Give back every line of the material below that has the string "CreationDate".

——

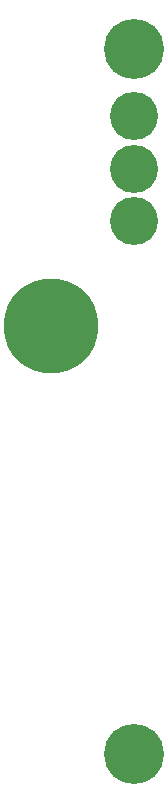
<source format=gbr>
%TF.GenerationSoftware,KiCad,Pcbnew,(6.0.4)*%
%TF.CreationDate,2022-06-04T07:29:06+03:00*%
%TF.ProjectId,PSU2_frontal,50535532-5f66-4726-9f6e-74616c2e6b69,rev?*%
%TF.SameCoordinates,Original*%
%TF.FileFunction,Copper,L1,Top*%
%TF.FilePolarity,Positive*%
%FSLAX46Y46*%
G04 Gerber Fmt 4.6, Leading zero omitted, Abs format (unit mm)*
G04 Created by KiCad (PCBNEW (6.0.4)) date 2022-06-04 07:29:06*
%MOMM*%
%LPD*%
G01*
G04 APERTURE LIST*
%TA.AperFunction,ComponentPad*%
%ADD10C,4.064000*%
%TD*%
%TA.AperFunction,ComponentPad*%
%ADD11C,8.000000*%
%TD*%
%TA.AperFunction,ComponentPad*%
%ADD12C,5.080000*%
%TD*%
G04 APERTURE END LIST*
D10*
%TO.P,J10,1*%
%TO.N,N/C*%
X122555000Y-68707000D03*
%TD*%
D11*
%TO.P,J9,1*%
%TO.N,N/C*%
X115570000Y-86487000D03*
%TD*%
D10*
%TO.P,J17,1*%
%TO.N,N/C*%
X122555000Y-77597000D03*
%TD*%
%TO.P,J17,1*%
%TO.N,N/C*%
X122555000Y-73152000D03*
%TD*%
D12*
%TO.P,J1,1*%
%TO.N,N/C*%
X122555000Y-62992000D03*
%TD*%
%TO.P,J2,1*%
%TO.N,N/C*%
X122555000Y-122682000D03*
%TD*%
M02*

</source>
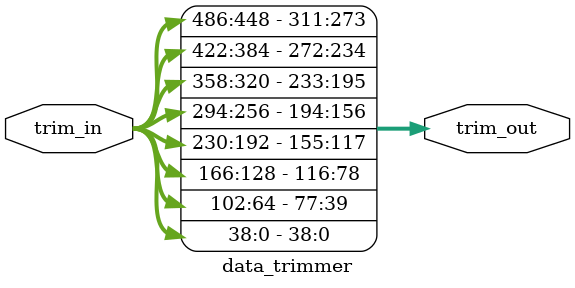
<source format=v>
module data_trimmer #(
    parameter IN_WIDTH      = 64,
    parameter OUT_WIDTH     = 39,
    parameter DATA_COUNT    = 8
)
(
    input   wire    [DATA_COUNT*IN_WIDTH-1:0]   trim_in,
    output  wire    [DATA_COUNT*OUT_WIDTH-1:0]  trim_out
);

    localparam DIFF_WIDTH = OUT_WIDTH - IN_WIDTH;

    genvar i;
    generate
        for (i = 0; i < DATA_COUNT; i = i + 1) begin : gen_trim
            if (IN_WIDTH > OUT_WIDTH) begin
                assign trim_out[i*OUT_WIDTH +: OUT_WIDTH] =
                       trim_in[i*IN_WIDTH +: OUT_WIDTH];
            end
            else if (IN_WIDTH < OUT_WIDTH) begin
                assign trim_out[i*OUT_WIDTH +: OUT_WIDTH] =
                       {{DIFF_WIDTH{1'b0}}, trim_in[i*IN_WIDTH +: IN_WIDTH]};
            end
            else begin
                assign trim_out[i*OUT_WIDTH +: OUT_WIDTH] =
                       trim_in[i*IN_WIDTH +: IN_WIDTH];
            end
        end
    endgenerate

endmodule

</source>
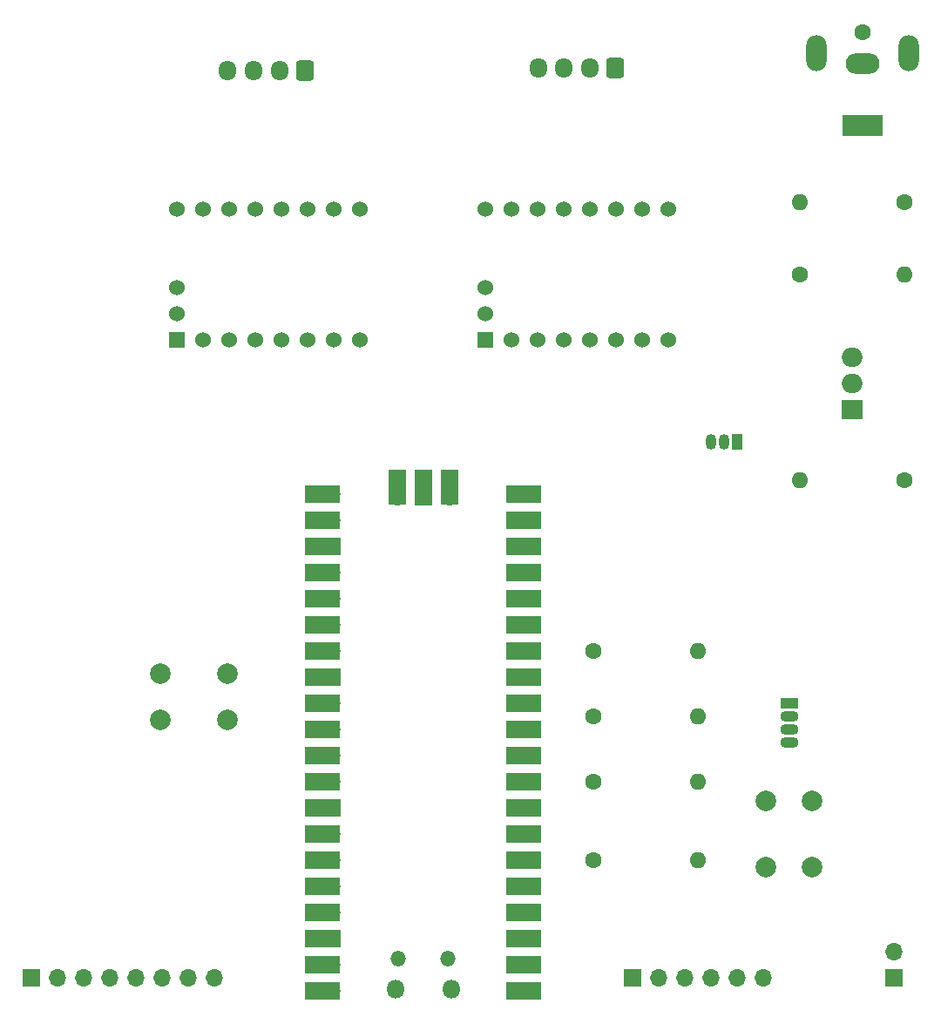
<source format=gbr>
%TF.GenerationSoftware,KiCad,Pcbnew,6.0.8-f2edbf62ab~116~ubuntu22.04.1*%
%TF.CreationDate,2022-10-12T11:28:17-04:00*%
%TF.ProjectId,can-crusher,63616e2d-6372-4757-9368-65722e6b6963,1*%
%TF.SameCoordinates,Original*%
%TF.FileFunction,Soldermask,Top*%
%TF.FilePolarity,Negative*%
%FSLAX46Y46*%
G04 Gerber Fmt 4.6, Leading zero omitted, Abs format (unit mm)*
G04 Created by KiCad (PCBNEW 6.0.8-f2edbf62ab~116~ubuntu22.04.1) date 2022-10-12 11:28:17*
%MOMM*%
%LPD*%
G01*
G04 APERTURE LIST*
G04 Aperture macros list*
%AMRoundRect*
0 Rectangle with rounded corners*
0 $1 Rounding radius*
0 $2 $3 $4 $5 $6 $7 $8 $9 X,Y pos of 4 corners*
0 Add a 4 corners polygon primitive as box body*
4,1,4,$2,$3,$4,$5,$6,$7,$8,$9,$2,$3,0*
0 Add four circle primitives for the rounded corners*
1,1,$1+$1,$2,$3*
1,1,$1+$1,$4,$5*
1,1,$1+$1,$6,$7*
1,1,$1+$1,$8,$9*
0 Add four rect primitives between the rounded corners*
20,1,$1+$1,$2,$3,$4,$5,0*
20,1,$1+$1,$4,$5,$6,$7,0*
20,1,$1+$1,$6,$7,$8,$9,0*
20,1,$1+$1,$8,$9,$2,$3,0*%
G04 Aperture macros list end*
%ADD10R,1.800000X1.070000*%
%ADD11O,1.800000X1.070000*%
%ADD12R,2.000000X1.905000*%
%ADD13O,2.000000X1.905000*%
%ADD14C,1.600000*%
%ADD15O,1.600000X1.600000*%
%ADD16RoundRect,0.250000X0.600000X0.725000X-0.600000X0.725000X-0.600000X-0.725000X0.600000X-0.725000X0*%
%ADD17O,1.700000X1.950000*%
%ADD18R,1.524000X1.524000*%
%ADD19C,1.524000*%
%ADD20R,1.050000X1.500000*%
%ADD21O,1.050000X1.500000*%
%ADD22R,1.700000X1.700000*%
%ADD23O,1.700000X1.700000*%
%ADD24C,2.000000*%
%ADD25O,1.800000X1.800000*%
%ADD26O,1.500000X1.500000*%
%ADD27R,3.500000X1.700000*%
%ADD28R,1.700000X3.500000*%
%ADD29R,4.000000X2.000000*%
%ADD30O,3.300000X2.000000*%
%ADD31O,2.000000X3.500000*%
G04 APERTURE END LIST*
D10*
%TO.C,D1*%
X182880000Y-120650000D03*
D11*
X182880000Y-121920000D03*
X182880000Y-123190000D03*
X182880000Y-124460000D03*
%TD*%
D12*
%TO.C,Q1*%
X189000000Y-92080000D03*
D13*
X189000000Y-89540000D03*
X189000000Y-87000000D03*
%TD*%
D14*
%TO.C,R1*%
X163830000Y-135890000D03*
D15*
X173990000Y-135890000D03*
%TD*%
D14*
%TO.C,R5*%
X194080000Y-72000000D03*
D15*
X183920000Y-72000000D03*
%TD*%
D16*
%TO.C,J1*%
X166000000Y-58945000D03*
D17*
X163500000Y-58945000D03*
X161000000Y-58945000D03*
X158500000Y-58945000D03*
%TD*%
D18*
%TO.C,U1*%
X153362500Y-85350000D03*
D19*
X155902500Y-85350000D03*
X158442500Y-85350000D03*
X160982500Y-85350000D03*
X163522500Y-85350000D03*
X166062500Y-85350000D03*
X168602500Y-85350000D03*
X171142500Y-85350000D03*
X171142500Y-72650000D03*
X168602500Y-72650000D03*
X166062500Y-72650000D03*
X163522500Y-72650000D03*
X160982500Y-72650000D03*
X158442500Y-72650000D03*
X155902500Y-72650000D03*
X153362500Y-72650000D03*
X153362500Y-80270000D03*
X153362500Y-82810000D03*
%TD*%
D14*
%TO.C,R4*%
X163830000Y-115570000D03*
D15*
X173990000Y-115570000D03*
%TD*%
D20*
%TO.C,Q2*%
X177800000Y-95250000D03*
D21*
X176530000Y-95250000D03*
X175260000Y-95250000D03*
%TD*%
D14*
%TO.C,R3*%
X163830000Y-121920000D03*
D15*
X173990000Y-121920000D03*
%TD*%
D14*
%TO.C,R7*%
X183920000Y-79000000D03*
D15*
X194080000Y-79000000D03*
%TD*%
D22*
%TO.C,J2*%
X167640000Y-147320000D03*
D23*
X170180000Y-147320000D03*
X172720000Y-147320000D03*
X175260000Y-147320000D03*
X177800000Y-147320000D03*
X180340000Y-147320000D03*
%TD*%
D24*
%TO.C,SW2*%
X185130000Y-136600000D03*
X185130000Y-130100000D03*
X180630000Y-136600000D03*
X180630000Y-130100000D03*
%TD*%
D14*
%TO.C,R2*%
X163830000Y-128270000D03*
D15*
X173990000Y-128270000D03*
%TD*%
D22*
%TO.C,J6*%
X109220000Y-147320000D03*
D23*
X111760000Y-147320000D03*
X114300000Y-147320000D03*
X116840000Y-147320000D03*
X119380000Y-147320000D03*
X121920000Y-147320000D03*
X124460000Y-147320000D03*
X127000000Y-147320000D03*
%TD*%
D25*
%TO.C,U2*%
X150045000Y-148460000D03*
D26*
X149745000Y-145430000D03*
D25*
X144595000Y-148460000D03*
D26*
X144895000Y-145430000D03*
D23*
X156210000Y-148590000D03*
D27*
X157110000Y-148590000D03*
X157110000Y-146050000D03*
D23*
X156210000Y-146050000D03*
D27*
X157110000Y-143510000D03*
D22*
X156210000Y-143510000D03*
D27*
X157110000Y-140970000D03*
D23*
X156210000Y-140970000D03*
X156210000Y-138430000D03*
D27*
X157110000Y-138430000D03*
X157110000Y-135890000D03*
D23*
X156210000Y-135890000D03*
D27*
X157110000Y-133350000D03*
D23*
X156210000Y-133350000D03*
D27*
X157110000Y-130810000D03*
D22*
X156210000Y-130810000D03*
D27*
X157110000Y-128270000D03*
D23*
X156210000Y-128270000D03*
D27*
X157110000Y-125730000D03*
D23*
X156210000Y-125730000D03*
X156210000Y-123190000D03*
D27*
X157110000Y-123190000D03*
D23*
X156210000Y-120650000D03*
D27*
X157110000Y-120650000D03*
D22*
X156210000Y-118110000D03*
D27*
X157110000Y-118110000D03*
X157110000Y-115570000D03*
D23*
X156210000Y-115570000D03*
X156210000Y-113030000D03*
D27*
X157110000Y-113030000D03*
X157110000Y-110490000D03*
D23*
X156210000Y-110490000D03*
D27*
X157110000Y-107950000D03*
D23*
X156210000Y-107950000D03*
D27*
X157110000Y-105410000D03*
D22*
X156210000Y-105410000D03*
D27*
X157110000Y-102870000D03*
D23*
X156210000Y-102870000D03*
D27*
X157110000Y-100330000D03*
D23*
X156210000Y-100330000D03*
X138430000Y-100330000D03*
D27*
X137530000Y-100330000D03*
D23*
X138430000Y-102870000D03*
D27*
X137530000Y-102870000D03*
D22*
X138430000Y-105410000D03*
D27*
X137530000Y-105410000D03*
X137530000Y-107950000D03*
D23*
X138430000Y-107950000D03*
D27*
X137530000Y-110490000D03*
D23*
X138430000Y-110490000D03*
X138430000Y-113030000D03*
D27*
X137530000Y-113030000D03*
X137530000Y-115570000D03*
D23*
X138430000Y-115570000D03*
D22*
X138430000Y-118110000D03*
D27*
X137530000Y-118110000D03*
D23*
X138430000Y-120650000D03*
D27*
X137530000Y-120650000D03*
X137530000Y-123190000D03*
D23*
X138430000Y-123190000D03*
X138430000Y-125730000D03*
D27*
X137530000Y-125730000D03*
X137530000Y-128270000D03*
D23*
X138430000Y-128270000D03*
D22*
X138430000Y-130810000D03*
D27*
X137530000Y-130810000D03*
D23*
X138430000Y-133350000D03*
D27*
X137530000Y-133350000D03*
D23*
X138430000Y-135890000D03*
D27*
X137530000Y-135890000D03*
D23*
X138430000Y-138430000D03*
D27*
X137530000Y-138430000D03*
D23*
X138430000Y-140970000D03*
D27*
X137530000Y-140970000D03*
X137530000Y-143510000D03*
D22*
X138430000Y-143510000D03*
D27*
X137530000Y-146050000D03*
D23*
X138430000Y-146050000D03*
D27*
X137530000Y-148590000D03*
D23*
X138430000Y-148590000D03*
X149860000Y-100560000D03*
D28*
X149860000Y-99660000D03*
X147320000Y-99660000D03*
D22*
X147320000Y-100560000D03*
D23*
X144780000Y-100560000D03*
D28*
X144780000Y-99660000D03*
%TD*%
D14*
%TO.C,J5*%
X190000000Y-55500000D03*
D29*
X190000000Y-64500000D03*
D30*
X190000000Y-58500000D03*
D31*
X194500000Y-57500000D03*
X185500000Y-57500000D03*
%TD*%
D14*
%TO.C,R6*%
X194080000Y-99000000D03*
D15*
X183920000Y-99000000D03*
%TD*%
D16*
%TO.C,J4*%
X135830000Y-59199000D03*
D17*
X133330000Y-59199000D03*
X130830000Y-59199000D03*
X128330000Y-59199000D03*
%TD*%
D18*
%TO.C,U3*%
X123362500Y-85350000D03*
D19*
X125902500Y-85350000D03*
X128442500Y-85350000D03*
X130982500Y-85350000D03*
X133522500Y-85350000D03*
X136062500Y-85350000D03*
X138602500Y-85350000D03*
X141142500Y-85350000D03*
X141142500Y-72650000D03*
X138602500Y-72650000D03*
X136062500Y-72650000D03*
X133522500Y-72650000D03*
X130982500Y-72650000D03*
X128442500Y-72650000D03*
X125902500Y-72650000D03*
X123362500Y-72650000D03*
X123362500Y-80270000D03*
X123362500Y-82810000D03*
%TD*%
D24*
%TO.C,SW1*%
X121750000Y-117750000D03*
X128250000Y-117750000D03*
X121750000Y-122250000D03*
X128250000Y-122250000D03*
%TD*%
D22*
%TO.C,J3*%
X193040000Y-147320000D03*
D23*
X193040000Y-144780000D03*
%TD*%
M02*

</source>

——

Response to the exercise:
%TF.CreationDate,2022-06-04T07:29:06+03:00*%
%TF.CreationDate,2022-10-12T11:28:17-04:00*%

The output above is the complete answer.